**Aangeleverde tekst**
_ _ _

Zit het er op korte termijn in dat composiet van biologisch restmateriaal op de normale markt kan concurreren? Böttger blijft erin geloven. “Er moet over de hele keten, van grondstofwinning tot klant, het besef ontstaan wat de mogelijkheden zijn.” Maar zowel Marco Vermeulen als Willem Böttger geeft aan dat de bedrijfswereld te veel naar de korte termijn kijkt. Traditioneel bouwmateriaal is nu nog goedkoper en lange termijn visies zijn op het moment in de bouwwereld even niet gewenst. Daarnaast lijkt het materiaal simpelweg nog niet bekend genoeg onder ontwerpers en architecten. Hoe groot de voordelen van werken met composiet ook kunnen zijn. De overheid daarentegen heeft grote ambitites, maar niet de middelen. Vermeulen: “De term ‘bio based economy’ behelst heel veel ambitie en belofte. Maar er bestaat een discrepantie tussen wat de overheid hoopt en waar het bedrijfsleven op dit moment staat. Laatstgenoemde wil in eerste instantie op normale schaal materialen kunnen produceren. Voor alle duidelijkheid, het gasontvangstgebouw is kostbaarder dan wanneer je dat traditioneel van baksteen had gebouwd. Maar de vraag of het economisch rendabel is, is dezelfde als de vraag of architectuur economisch rendabel is. Je geeft ergens inhoud aan, dat doe je door vorm én door materiaalkeuze.”
Willem Böttger gelooft dat bio based composieten vanzelf voordeliger zullen worden als er genoeg afzetmogelijkheden zijn. Als de verwerking van restafval beter georganiseerd wordt, zal dat de prijs naar beneden brengen. Daarnaast vereist de productie van nabasco minder energie dan traditioneel bouwmateriaal. “Als men werkelijk niet meer van olie afhankelijk wil zijn en men vindt dat het met het milieu beter moet, moeten er stappen gezet worden die in eerste instantie wat duurder, maar uiteindelijk een goede investering zijn. En op termijn goedkoper.”
De toekomst van Nabasco is dus gekoppeld aan de -herordening van het landschap zoals Marco Vermeulen die vormgeeft in zijn projecten. Niet alleen door de kringlopen van biologische afvalstoffen voor de chemische industrie beter te ordenen, maar ook door bij te dragen aan de gedachte dat gesloten kringlopen, groene -brand- en– grondstoffen en duurzame energie, economisch voordeel kunnen opleveren. De bio based economy verandert van toekomstmuziek langzaam in moderne muziek.

_ _ _

Records uit een gegevensbron:
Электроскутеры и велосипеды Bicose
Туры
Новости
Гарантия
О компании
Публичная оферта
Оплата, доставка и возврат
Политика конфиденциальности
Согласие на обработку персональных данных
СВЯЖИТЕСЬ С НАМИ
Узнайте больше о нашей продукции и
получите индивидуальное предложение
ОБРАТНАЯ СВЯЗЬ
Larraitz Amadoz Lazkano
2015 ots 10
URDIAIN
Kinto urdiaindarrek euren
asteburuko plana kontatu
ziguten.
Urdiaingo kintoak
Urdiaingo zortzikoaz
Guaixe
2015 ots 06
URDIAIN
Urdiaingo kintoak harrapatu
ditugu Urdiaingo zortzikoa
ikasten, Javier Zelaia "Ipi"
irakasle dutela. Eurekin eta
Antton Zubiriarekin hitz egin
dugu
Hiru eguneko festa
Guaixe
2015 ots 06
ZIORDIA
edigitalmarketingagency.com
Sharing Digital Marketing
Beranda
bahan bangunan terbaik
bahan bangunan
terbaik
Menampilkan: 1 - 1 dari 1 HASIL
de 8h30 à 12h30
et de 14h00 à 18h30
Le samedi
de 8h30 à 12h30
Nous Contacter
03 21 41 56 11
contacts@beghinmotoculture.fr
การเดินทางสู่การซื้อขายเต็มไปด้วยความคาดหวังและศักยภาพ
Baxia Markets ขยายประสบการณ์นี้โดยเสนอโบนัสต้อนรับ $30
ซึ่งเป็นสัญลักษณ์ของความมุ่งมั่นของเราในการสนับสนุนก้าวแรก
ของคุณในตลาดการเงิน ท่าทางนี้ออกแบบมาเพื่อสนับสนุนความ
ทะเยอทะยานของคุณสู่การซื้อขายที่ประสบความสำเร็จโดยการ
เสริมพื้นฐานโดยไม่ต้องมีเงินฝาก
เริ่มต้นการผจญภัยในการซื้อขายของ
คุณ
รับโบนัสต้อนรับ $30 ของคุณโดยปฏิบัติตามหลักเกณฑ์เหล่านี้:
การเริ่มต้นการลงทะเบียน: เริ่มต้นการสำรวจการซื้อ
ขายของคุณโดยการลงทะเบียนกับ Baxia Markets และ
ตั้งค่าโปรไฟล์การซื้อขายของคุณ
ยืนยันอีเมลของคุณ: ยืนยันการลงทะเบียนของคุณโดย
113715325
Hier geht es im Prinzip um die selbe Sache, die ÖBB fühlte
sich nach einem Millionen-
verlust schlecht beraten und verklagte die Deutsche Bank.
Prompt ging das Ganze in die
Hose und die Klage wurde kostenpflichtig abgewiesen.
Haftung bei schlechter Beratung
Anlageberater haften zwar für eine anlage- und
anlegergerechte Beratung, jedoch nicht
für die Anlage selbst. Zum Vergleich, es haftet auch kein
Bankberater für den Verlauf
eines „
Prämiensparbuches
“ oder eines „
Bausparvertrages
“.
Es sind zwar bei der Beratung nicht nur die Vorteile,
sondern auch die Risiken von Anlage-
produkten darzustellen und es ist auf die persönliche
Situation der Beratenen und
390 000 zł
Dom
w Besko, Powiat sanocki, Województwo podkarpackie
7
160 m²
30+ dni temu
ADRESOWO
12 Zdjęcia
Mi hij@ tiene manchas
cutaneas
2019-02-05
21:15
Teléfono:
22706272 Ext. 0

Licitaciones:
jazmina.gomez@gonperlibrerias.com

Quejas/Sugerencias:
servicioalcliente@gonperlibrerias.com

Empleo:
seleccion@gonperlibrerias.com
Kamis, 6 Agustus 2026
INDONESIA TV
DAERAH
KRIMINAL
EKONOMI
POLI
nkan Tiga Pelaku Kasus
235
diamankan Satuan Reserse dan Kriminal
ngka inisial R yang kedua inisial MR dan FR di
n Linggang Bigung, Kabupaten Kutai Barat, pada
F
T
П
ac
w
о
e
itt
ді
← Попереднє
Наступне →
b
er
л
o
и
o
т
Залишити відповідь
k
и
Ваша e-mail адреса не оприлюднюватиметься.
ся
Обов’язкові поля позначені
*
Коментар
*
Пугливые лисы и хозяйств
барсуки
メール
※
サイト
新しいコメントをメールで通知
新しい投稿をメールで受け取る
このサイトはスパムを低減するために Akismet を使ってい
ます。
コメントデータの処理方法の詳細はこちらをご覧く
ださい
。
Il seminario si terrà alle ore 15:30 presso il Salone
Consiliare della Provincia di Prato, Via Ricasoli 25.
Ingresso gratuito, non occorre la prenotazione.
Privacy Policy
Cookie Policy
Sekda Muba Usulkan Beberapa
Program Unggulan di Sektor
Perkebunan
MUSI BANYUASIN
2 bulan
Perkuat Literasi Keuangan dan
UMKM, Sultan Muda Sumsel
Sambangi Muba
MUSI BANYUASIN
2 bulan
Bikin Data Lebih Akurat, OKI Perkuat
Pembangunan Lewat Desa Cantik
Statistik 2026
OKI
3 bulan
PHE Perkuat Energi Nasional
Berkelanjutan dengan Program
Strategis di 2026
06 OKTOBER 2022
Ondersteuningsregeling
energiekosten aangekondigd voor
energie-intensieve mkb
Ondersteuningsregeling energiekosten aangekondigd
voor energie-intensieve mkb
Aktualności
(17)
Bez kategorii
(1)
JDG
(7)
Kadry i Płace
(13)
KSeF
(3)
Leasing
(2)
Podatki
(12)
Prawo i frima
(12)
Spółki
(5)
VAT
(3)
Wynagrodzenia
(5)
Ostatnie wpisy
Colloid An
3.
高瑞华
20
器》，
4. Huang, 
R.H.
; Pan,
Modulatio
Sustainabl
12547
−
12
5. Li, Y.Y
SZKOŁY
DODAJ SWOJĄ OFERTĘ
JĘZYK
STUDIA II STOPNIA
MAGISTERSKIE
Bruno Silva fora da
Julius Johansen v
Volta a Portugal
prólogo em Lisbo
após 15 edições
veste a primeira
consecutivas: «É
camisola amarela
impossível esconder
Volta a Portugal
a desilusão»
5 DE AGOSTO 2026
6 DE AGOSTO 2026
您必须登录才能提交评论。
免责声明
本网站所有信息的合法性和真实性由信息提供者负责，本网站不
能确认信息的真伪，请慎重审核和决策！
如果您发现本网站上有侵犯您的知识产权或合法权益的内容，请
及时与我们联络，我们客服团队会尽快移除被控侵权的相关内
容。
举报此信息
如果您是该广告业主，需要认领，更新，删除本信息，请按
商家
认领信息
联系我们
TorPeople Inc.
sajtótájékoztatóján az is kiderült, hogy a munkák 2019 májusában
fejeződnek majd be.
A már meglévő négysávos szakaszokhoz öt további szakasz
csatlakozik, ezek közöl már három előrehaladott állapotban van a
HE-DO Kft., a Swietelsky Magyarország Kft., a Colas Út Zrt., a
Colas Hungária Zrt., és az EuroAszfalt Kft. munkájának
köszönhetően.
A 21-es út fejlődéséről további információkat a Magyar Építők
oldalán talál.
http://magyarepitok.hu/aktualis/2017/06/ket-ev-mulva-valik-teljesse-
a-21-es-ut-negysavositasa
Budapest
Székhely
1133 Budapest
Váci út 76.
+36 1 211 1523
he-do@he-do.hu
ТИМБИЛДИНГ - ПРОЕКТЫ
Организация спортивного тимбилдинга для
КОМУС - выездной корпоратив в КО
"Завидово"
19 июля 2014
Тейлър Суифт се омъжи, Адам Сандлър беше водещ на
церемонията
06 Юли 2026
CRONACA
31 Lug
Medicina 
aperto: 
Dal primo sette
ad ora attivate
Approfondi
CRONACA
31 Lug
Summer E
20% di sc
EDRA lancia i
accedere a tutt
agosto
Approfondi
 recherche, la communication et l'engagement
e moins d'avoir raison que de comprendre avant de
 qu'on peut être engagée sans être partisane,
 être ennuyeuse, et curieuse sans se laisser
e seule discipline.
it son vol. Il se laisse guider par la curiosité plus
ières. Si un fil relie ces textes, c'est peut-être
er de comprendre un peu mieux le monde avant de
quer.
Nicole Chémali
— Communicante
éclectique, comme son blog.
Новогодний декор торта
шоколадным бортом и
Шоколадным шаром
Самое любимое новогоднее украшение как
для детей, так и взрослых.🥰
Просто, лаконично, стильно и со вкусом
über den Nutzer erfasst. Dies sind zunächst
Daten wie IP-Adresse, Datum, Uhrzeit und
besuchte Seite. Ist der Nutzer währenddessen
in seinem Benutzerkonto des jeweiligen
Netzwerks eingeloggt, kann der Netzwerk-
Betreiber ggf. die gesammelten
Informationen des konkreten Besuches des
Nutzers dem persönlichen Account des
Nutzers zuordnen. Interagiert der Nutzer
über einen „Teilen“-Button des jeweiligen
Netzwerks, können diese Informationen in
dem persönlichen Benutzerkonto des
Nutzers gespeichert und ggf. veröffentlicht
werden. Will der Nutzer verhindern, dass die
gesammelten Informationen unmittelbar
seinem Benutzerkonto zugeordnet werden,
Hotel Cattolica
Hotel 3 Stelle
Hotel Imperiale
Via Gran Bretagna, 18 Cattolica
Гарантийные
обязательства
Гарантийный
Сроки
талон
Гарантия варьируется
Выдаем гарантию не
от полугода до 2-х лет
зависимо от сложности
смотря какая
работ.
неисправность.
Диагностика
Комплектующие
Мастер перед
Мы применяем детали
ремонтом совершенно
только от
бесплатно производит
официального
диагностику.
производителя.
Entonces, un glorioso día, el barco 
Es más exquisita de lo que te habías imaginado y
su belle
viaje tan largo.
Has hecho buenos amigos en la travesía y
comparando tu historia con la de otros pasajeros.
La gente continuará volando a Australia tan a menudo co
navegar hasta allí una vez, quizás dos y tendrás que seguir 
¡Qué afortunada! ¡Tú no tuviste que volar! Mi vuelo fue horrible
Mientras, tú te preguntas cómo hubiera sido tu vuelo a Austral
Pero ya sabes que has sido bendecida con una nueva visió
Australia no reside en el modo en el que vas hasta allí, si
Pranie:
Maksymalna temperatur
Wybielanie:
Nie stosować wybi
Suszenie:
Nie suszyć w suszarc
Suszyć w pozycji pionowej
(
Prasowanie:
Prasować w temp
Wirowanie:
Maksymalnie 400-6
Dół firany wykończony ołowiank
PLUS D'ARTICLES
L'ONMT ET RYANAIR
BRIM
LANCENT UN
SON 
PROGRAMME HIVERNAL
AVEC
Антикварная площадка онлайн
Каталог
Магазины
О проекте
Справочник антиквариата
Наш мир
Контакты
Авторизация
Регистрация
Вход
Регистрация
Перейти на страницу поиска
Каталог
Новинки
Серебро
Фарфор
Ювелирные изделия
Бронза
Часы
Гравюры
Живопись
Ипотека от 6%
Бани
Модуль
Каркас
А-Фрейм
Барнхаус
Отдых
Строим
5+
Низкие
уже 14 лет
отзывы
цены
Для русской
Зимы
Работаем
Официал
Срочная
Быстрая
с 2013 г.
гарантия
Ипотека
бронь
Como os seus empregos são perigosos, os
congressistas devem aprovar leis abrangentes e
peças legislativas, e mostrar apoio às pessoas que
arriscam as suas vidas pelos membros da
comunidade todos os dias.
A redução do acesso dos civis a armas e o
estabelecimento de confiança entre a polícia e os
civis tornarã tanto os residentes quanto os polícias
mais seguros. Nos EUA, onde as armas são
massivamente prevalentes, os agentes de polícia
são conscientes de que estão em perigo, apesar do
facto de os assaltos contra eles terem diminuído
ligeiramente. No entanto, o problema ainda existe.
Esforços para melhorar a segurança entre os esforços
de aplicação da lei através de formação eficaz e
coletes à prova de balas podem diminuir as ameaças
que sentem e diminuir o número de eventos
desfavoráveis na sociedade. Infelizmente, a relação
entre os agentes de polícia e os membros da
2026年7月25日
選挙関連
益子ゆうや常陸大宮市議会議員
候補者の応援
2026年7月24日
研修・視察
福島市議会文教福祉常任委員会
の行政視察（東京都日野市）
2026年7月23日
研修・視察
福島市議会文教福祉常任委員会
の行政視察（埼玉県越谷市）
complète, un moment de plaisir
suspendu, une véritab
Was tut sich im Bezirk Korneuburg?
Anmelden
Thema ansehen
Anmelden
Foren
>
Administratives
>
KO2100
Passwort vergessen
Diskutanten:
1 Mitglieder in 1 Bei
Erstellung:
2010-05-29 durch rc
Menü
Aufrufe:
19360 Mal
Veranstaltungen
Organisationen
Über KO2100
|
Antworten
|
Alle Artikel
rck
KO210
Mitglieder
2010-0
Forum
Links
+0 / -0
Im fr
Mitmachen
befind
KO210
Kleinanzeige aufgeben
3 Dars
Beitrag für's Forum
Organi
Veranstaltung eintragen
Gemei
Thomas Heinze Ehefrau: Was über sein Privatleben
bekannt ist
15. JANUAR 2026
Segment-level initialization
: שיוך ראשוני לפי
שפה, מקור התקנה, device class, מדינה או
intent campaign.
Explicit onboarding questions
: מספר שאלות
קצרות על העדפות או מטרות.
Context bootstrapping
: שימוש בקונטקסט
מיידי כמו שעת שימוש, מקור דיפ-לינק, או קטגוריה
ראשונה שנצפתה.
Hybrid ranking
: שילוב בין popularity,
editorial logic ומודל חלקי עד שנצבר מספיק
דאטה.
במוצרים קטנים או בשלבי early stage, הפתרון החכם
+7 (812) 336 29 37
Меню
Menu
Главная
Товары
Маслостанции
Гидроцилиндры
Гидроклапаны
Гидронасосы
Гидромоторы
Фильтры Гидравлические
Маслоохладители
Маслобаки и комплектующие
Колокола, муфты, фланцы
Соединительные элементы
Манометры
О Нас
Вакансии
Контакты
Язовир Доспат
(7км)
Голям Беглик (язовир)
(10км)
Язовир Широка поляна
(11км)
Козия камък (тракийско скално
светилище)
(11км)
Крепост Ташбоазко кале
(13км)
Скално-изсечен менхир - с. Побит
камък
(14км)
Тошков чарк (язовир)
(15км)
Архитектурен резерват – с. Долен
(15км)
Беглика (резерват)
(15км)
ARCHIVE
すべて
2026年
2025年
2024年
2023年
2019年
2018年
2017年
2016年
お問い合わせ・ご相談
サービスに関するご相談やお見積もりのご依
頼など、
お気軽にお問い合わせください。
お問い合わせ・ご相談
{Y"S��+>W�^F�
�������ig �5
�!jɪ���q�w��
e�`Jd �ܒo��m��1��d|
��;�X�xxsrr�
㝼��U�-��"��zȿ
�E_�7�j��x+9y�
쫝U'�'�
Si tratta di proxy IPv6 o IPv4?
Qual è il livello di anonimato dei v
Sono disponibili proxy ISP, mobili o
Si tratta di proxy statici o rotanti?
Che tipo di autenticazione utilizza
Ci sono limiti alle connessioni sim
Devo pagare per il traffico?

_ _ _

Neem het deel van de tekst over composiet uit biologisch restmateriaal opnieuw op, van "De toekomst van" tot en met "in moderne muziek.", en vervang daarin "landschap" door "platteland".

De toekomst van Nabasco is dus gekoppeld aan de -herordening van het platteland zoals Marco Vermeulen die vormgeeft in zijn projecten. Niet alleen door de kringlopen van biologische afvalstoffen voor de chemische industrie beter te ordenen, maar ook door bij te dragen aan de gedachte dat gesloten kringlopen, groene -brand- en– grondstoffen en duurzame energie, economisch voordeel kunnen opleveren. De bio based economy verandert van toekomstmuziek langzaam in moderne muziek.